# Passage provided
☆ ☆ ☆ ☆ ☆

On June 27, 2013 President Obama presented a speech on his most recent version of a Climate Policy. Besides proposing the U.S. become more involved internationally, the issue of controlling carbon emissions from power plants has clearly become a new priority.
Recent U.S. Carbon Emissions Performance
U.S. carbon emissions (from consumption of fossil fuels) peaked in 2007 at 6023 million metric tons per year (MMT/yr.) and total emissions have since declined by about 12% in 2012. This reduction in carbon emissions has been due primarily to reduced coal and petroleum consumption. Natural gas consumption actually increased by almost 10% 2007-12.
The reduction in overall U.S. carbon emissions has been due to a number of factors. The largest contributing factor is due to recent increases in domestic production and decline in natural gas prices. This development led to substantial ‘fuels switching’ from more expensive coal to cheaper natural gas. The second largest contributing factor is due to increased light vehicle fuel efficiency standards (CAFE) put in place by past Administrations and recently updated by the current Administration. The third largest carbon emission reduction factor is due to a combination of general energy efficiency upgrades and the 2007-09 economic recession. The combination of these top-3 factors accounted for about 83% of reduced U.S. carbon emissions 2007-12.

☆ ☆ ☆ ☆ ☆

# Given entries
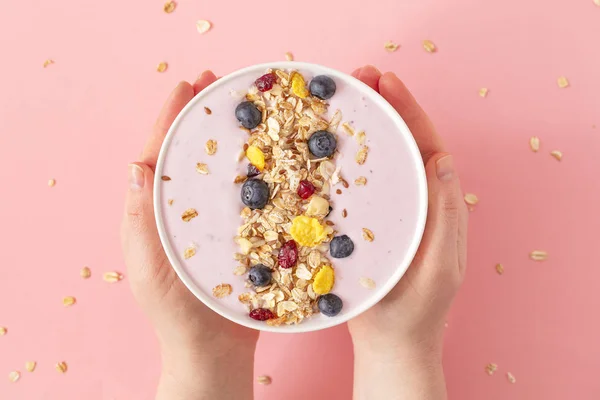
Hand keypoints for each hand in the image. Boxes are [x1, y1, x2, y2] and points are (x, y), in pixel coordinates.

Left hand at [120, 71, 257, 399]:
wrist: (213, 349)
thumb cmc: (176, 312)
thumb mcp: (148, 264)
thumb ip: (141, 217)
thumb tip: (134, 165)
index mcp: (155, 212)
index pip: (158, 153)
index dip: (170, 117)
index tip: (186, 85)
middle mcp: (184, 210)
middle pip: (191, 152)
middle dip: (201, 116)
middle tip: (219, 83)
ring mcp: (214, 220)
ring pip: (221, 169)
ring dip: (232, 135)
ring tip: (246, 107)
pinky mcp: (243, 232)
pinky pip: (248, 195)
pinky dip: (258, 170)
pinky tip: (273, 153)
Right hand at [347, 66, 467, 398]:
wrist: (390, 343)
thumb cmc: (417, 310)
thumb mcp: (441, 266)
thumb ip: (446, 216)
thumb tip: (444, 160)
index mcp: (438, 206)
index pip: (427, 146)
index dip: (410, 111)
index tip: (388, 80)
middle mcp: (415, 202)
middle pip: (402, 144)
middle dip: (385, 107)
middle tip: (360, 76)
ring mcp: (389, 211)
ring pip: (378, 160)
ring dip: (364, 127)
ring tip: (343, 99)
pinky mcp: (365, 223)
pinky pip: (358, 184)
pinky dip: (344, 160)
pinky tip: (324, 147)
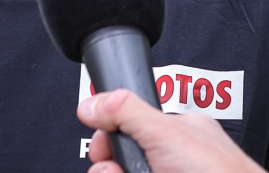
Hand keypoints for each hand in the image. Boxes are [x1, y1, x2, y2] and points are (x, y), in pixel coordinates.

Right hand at [77, 89, 265, 172]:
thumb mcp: (165, 132)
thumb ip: (127, 112)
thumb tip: (91, 102)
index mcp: (177, 131)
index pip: (130, 125)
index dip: (110, 137)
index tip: (103, 147)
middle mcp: (173, 158)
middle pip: (123, 156)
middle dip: (111, 164)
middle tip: (116, 169)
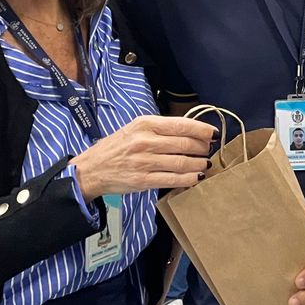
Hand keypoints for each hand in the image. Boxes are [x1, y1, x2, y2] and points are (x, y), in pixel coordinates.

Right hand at [69, 115, 215, 198]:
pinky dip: (188, 179)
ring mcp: (144, 161)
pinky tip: (196, 177)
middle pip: (185, 144)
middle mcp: (145, 141)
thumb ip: (160, 129)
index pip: (181, 124)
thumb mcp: (135, 129)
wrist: (91, 169)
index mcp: (145, 124)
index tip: (212, 133)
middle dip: (202, 148)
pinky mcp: (142, 180)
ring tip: (205, 164)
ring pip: (181, 162)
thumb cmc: (116, 147)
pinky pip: (172, 179)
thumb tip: (190, 131)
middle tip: (209, 150)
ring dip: (198, 164)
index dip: (201, 130)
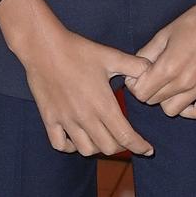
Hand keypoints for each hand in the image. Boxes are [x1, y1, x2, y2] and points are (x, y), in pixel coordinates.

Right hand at [0, 0, 154, 157]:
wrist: (43, 47)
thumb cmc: (78, 50)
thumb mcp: (110, 55)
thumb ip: (135, 65)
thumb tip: (152, 70)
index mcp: (103, 105)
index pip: (126, 136)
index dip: (140, 146)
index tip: (148, 149)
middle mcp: (85, 117)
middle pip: (108, 148)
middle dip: (121, 146)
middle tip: (124, 138)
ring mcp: (65, 120)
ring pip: (85, 150)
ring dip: (98, 148)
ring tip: (102, 138)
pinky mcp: (49, 118)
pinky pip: (60, 144)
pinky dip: (70, 146)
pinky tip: (76, 138)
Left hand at [129, 0, 195, 119]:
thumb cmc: (193, 22)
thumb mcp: (163, 34)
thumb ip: (146, 54)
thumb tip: (134, 69)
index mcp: (168, 67)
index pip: (140, 93)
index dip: (134, 85)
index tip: (139, 76)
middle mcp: (184, 82)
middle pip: (153, 101)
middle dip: (148, 90)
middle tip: (153, 76)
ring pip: (172, 110)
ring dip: (165, 100)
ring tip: (169, 85)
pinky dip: (188, 110)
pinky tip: (185, 97)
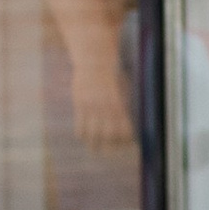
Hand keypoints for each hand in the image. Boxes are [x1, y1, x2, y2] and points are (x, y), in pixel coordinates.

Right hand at [68, 35, 133, 153]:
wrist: (95, 57)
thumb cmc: (113, 72)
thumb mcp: (123, 87)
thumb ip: (124, 105)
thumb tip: (128, 124)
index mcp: (119, 103)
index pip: (124, 130)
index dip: (126, 140)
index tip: (127, 145)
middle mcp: (105, 106)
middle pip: (109, 135)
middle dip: (111, 147)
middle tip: (111, 153)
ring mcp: (91, 105)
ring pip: (93, 134)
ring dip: (95, 145)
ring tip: (96, 150)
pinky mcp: (79, 103)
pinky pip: (80, 125)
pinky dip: (83, 134)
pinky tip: (85, 138)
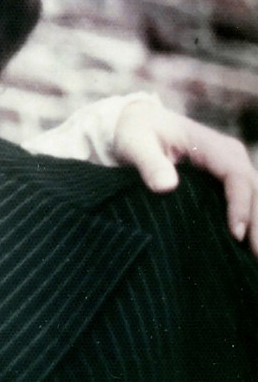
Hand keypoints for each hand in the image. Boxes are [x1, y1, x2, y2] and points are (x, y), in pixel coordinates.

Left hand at [114, 98, 257, 253]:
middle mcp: (230, 156)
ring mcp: (231, 168)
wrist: (137, 123)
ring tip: (256, 258)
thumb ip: (149, 163)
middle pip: (256, 191)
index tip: (236, 234)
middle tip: (257, 257)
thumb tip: (166, 187)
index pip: (237, 177)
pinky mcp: (225, 181)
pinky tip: (247, 247)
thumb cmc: (135, 132)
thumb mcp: (135, 143)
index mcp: (212, 146)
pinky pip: (246, 202)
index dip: (240, 206)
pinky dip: (250, 221)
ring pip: (257, 198)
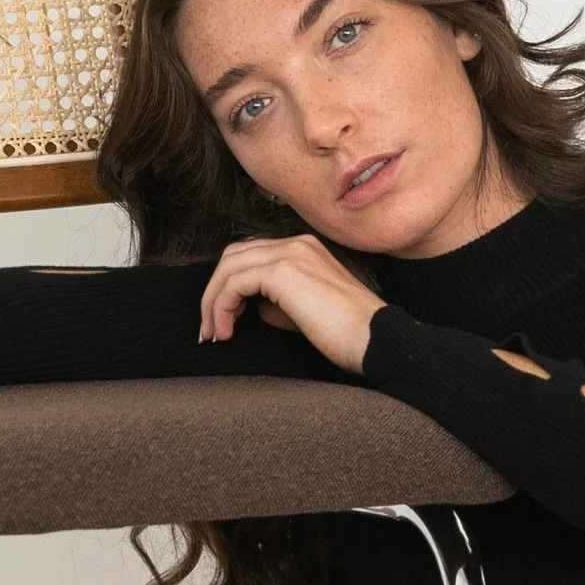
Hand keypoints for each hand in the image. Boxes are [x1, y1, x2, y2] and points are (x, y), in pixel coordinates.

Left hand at [198, 234, 385, 373]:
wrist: (375, 341)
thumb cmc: (348, 335)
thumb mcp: (307, 314)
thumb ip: (280, 304)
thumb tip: (256, 310)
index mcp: (305, 249)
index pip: (252, 256)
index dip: (229, 288)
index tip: (223, 324)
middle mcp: (297, 243)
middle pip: (234, 255)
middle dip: (214, 292)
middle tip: (209, 330)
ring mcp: (291, 252)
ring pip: (229, 266)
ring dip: (212, 302)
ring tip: (213, 334)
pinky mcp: (284, 270)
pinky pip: (234, 282)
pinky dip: (220, 306)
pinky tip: (225, 331)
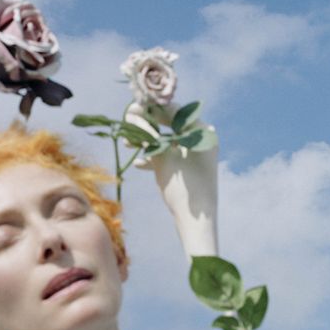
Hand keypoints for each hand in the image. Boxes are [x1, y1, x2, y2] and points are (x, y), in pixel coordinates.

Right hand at [126, 101, 218, 258]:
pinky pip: (173, 154)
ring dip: (148, 142)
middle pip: (170, 124)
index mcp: (201, 130)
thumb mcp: (161, 158)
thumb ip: (148, 135)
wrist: (196, 220)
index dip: (150, 109)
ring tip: (128, 144)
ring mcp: (198, 152)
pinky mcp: (192, 166)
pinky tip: (140, 163)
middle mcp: (203, 137)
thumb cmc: (182, 187)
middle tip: (127, 123)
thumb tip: (133, 115)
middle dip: (147, 125)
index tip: (131, 109)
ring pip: (168, 140)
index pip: (173, 110)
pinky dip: (157, 156)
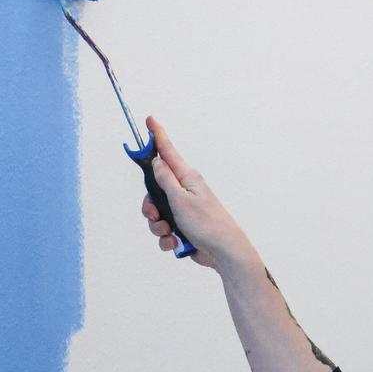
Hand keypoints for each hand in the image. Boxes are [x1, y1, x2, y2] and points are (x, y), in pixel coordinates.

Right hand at [141, 115, 252, 269]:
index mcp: (186, 178)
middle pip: (155, 190)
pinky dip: (167, 238)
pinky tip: (175, 243)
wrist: (223, 252)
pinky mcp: (183, 227)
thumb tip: (157, 160)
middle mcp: (184, 191)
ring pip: (157, 213)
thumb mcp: (181, 198)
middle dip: (150, 206)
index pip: (167, 151)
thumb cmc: (206, 223)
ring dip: (158, 226)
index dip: (157, 136)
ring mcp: (183, 209)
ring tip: (169, 232)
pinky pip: (165, 230)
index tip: (149, 120)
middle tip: (155, 214)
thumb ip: (165, 179)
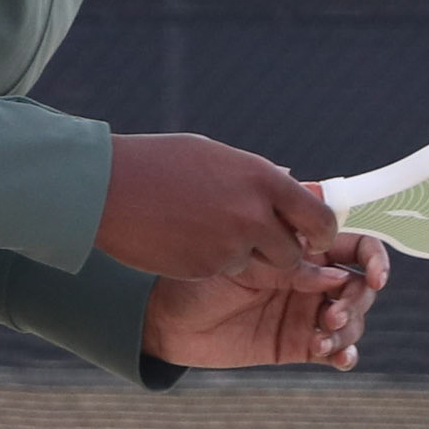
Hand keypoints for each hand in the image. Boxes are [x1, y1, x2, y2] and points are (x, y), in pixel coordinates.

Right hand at [95, 133, 338, 281]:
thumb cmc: (160, 163)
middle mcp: (253, 214)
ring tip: (209, 229)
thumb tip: (292, 186)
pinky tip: (186, 239)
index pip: (319, 218)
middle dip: (279, 251)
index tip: (313, 236)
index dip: (320, 232)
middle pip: (291, 252)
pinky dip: (212, 261)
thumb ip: (257, 177)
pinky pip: (224, 271)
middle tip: (255, 238)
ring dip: (244, 256)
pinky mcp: (206, 268)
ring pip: (257, 265)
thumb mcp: (217, 158)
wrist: (108, 187)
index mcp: (262, 179)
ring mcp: (229, 245)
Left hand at [141, 232, 388, 370]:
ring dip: (349, 329)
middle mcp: (312, 277)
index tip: (374, 276)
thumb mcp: (241, 255)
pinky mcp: (297, 344)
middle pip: (362, 285)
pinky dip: (343, 354)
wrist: (166, 317)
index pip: (355, 244)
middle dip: (358, 299)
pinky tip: (335, 356)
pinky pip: (335, 350)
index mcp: (303, 246)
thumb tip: (334, 272)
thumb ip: (286, 259)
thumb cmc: (198, 271)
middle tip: (331, 313)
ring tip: (322, 336)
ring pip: (353, 319)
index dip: (374, 257)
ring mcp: (306, 311)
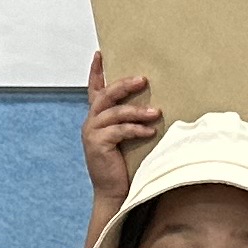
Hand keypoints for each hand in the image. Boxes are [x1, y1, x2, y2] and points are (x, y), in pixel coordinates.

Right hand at [82, 50, 161, 205]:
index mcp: (96, 119)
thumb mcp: (125, 139)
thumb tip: (153, 105)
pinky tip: (150, 131)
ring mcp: (92, 133)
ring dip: (137, 111)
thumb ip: (129, 121)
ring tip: (156, 112)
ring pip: (115, 112)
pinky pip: (119, 130)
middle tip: (143, 80)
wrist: (114, 193)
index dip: (95, 72)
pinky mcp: (98, 145)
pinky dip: (136, 129)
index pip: (93, 90)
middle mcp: (90, 123)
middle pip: (105, 95)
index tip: (99, 53)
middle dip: (124, 85)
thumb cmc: (123, 166)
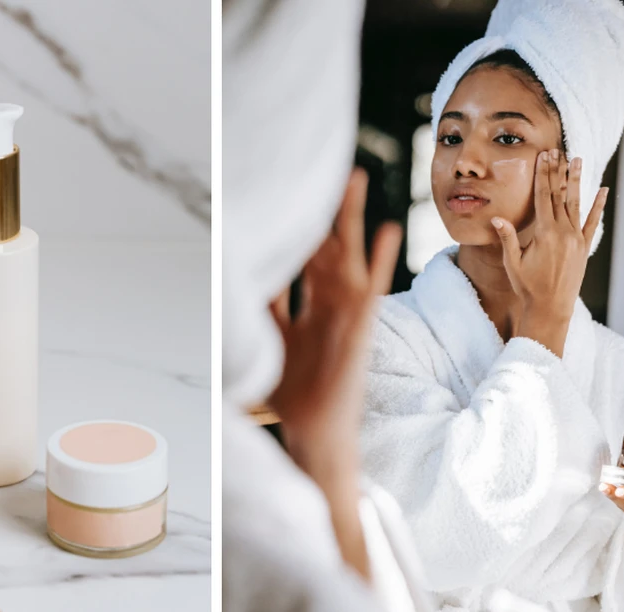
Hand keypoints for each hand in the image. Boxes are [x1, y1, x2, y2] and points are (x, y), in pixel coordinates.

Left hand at [267, 168, 401, 575]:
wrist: (314, 433)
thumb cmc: (294, 395)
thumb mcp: (266, 343)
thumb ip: (258, 309)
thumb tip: (235, 275)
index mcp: (305, 307)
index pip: (297, 256)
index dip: (291, 225)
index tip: (282, 189)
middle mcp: (327, 303)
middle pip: (324, 245)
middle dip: (322, 208)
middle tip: (321, 167)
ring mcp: (346, 312)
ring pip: (347, 254)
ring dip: (351, 217)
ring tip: (354, 177)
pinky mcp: (361, 327)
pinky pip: (372, 287)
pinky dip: (381, 259)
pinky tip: (387, 230)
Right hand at [490, 149, 607, 356]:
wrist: (551, 309)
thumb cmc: (528, 287)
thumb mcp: (513, 263)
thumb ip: (508, 239)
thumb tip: (497, 218)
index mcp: (545, 233)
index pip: (544, 196)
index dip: (543, 175)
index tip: (544, 157)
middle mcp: (564, 232)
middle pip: (559, 195)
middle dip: (558, 171)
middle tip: (557, 151)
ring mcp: (576, 239)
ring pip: (576, 204)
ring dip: (576, 181)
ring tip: (578, 160)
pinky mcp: (584, 248)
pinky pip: (592, 222)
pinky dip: (598, 206)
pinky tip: (603, 190)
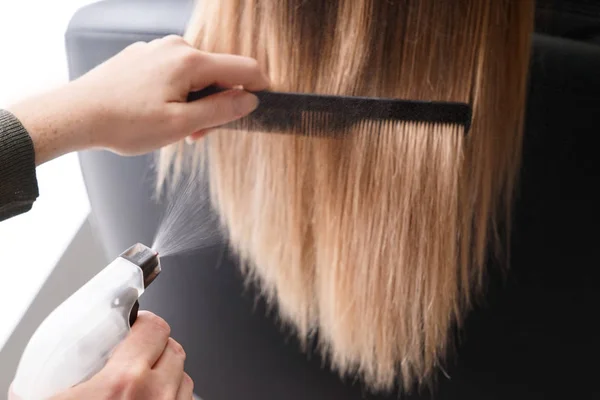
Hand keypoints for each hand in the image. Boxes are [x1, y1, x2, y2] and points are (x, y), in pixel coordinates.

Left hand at [8, 34, 269, 164]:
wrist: (77, 114)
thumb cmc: (125, 122)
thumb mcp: (181, 125)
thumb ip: (221, 111)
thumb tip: (249, 100)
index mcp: (190, 61)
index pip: (243, 68)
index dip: (259, 88)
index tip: (260, 106)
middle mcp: (176, 47)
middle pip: (218, 74)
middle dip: (218, 103)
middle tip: (200, 134)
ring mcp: (157, 50)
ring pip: (195, 76)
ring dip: (196, 102)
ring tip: (176, 129)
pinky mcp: (143, 57)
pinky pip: (174, 73)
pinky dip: (178, 94)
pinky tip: (159, 114)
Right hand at [8, 311, 192, 399]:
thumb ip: (46, 388)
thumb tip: (28, 385)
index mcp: (123, 384)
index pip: (156, 329)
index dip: (145, 324)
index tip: (136, 327)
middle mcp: (155, 398)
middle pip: (176, 350)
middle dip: (158, 349)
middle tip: (136, 357)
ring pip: (186, 379)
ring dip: (169, 376)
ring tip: (143, 386)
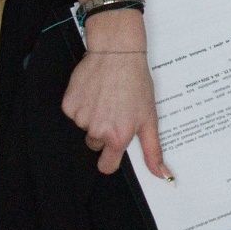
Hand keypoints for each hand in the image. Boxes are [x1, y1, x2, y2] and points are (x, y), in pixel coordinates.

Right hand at [61, 10, 171, 178]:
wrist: (118, 53)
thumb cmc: (137, 83)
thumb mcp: (150, 118)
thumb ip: (153, 150)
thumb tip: (162, 175)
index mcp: (117, 137)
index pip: (107, 166)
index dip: (111, 158)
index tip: (115, 148)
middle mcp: (96, 130)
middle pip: (96, 144)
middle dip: (105, 131)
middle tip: (117, 110)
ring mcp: (80, 117)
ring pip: (85, 126)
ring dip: (94, 116)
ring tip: (107, 96)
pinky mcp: (68, 104)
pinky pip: (74, 112)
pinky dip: (82, 103)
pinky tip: (94, 90)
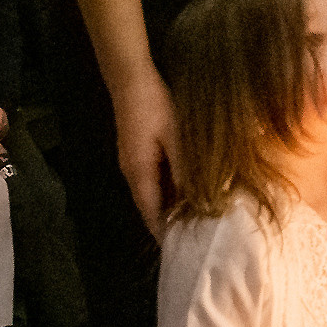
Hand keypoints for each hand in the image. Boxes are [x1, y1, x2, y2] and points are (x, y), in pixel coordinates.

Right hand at [112, 68, 180, 237]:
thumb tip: (195, 198)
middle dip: (168, 221)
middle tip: (193, 232)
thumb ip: (184, 169)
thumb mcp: (175, 137)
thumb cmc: (154, 107)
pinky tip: (183, 187)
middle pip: (149, 205)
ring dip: (167, 204)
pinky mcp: (136, 150)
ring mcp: (132, 160)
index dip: (163, 231)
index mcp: (139, 172)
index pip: (150, 212)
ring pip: (151, 191)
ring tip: (192, 215)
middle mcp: (131, 171)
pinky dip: (166, 187)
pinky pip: (151, 177)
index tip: (181, 247)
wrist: (131, 79)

☆ ☆ ☆ ☆ ☆

# What needs to be done
Carry on the passage on U.S. carbon emissions, picking up after its final sentence. The entries have nothing to do with the passage on U.S. carbon emissions.

# Answer to this exercise
Wind and solar power generation capacities have increased by 600% and 300% respectively over the past five years. Expansion of these renewables have accounted for about 13% of total reduced U.S. carbon emissions 2007-12.
Current Projected U.S. Carbon Emissions
The DOE/EIA routinely develops projections for U.S. energy consumption and associated carbon emissions. These projections include the impacts of all significant regulations and market factors that can affect energy production and consumption. The latest projection, ‘Annual Energy Outlook 2013’ (AEO 2013), includes the impacts of the latest new CAFE standards, increased oil & gas production, further recovery from the most recent economic recession, and growth in population and GDP.
The AEO 2013 (reference case) report projects that total U.S. carbon emissions are expected to increase 2013-20. This increase is due to projected growth in natural gas and coal consumption over the next 7 years. These results are somewhat surprising considering the recent progress made since 2007 in reducing U.S. carbon emissions, particularly in the growth of renewables and improved energy efficiency. While the EIA projects that renewables and energy efficiency will continue to grow significantly through 2020, the full recovery of the economy and growth in population are anticipated to more than off-set these gains in clean energy and efficiency.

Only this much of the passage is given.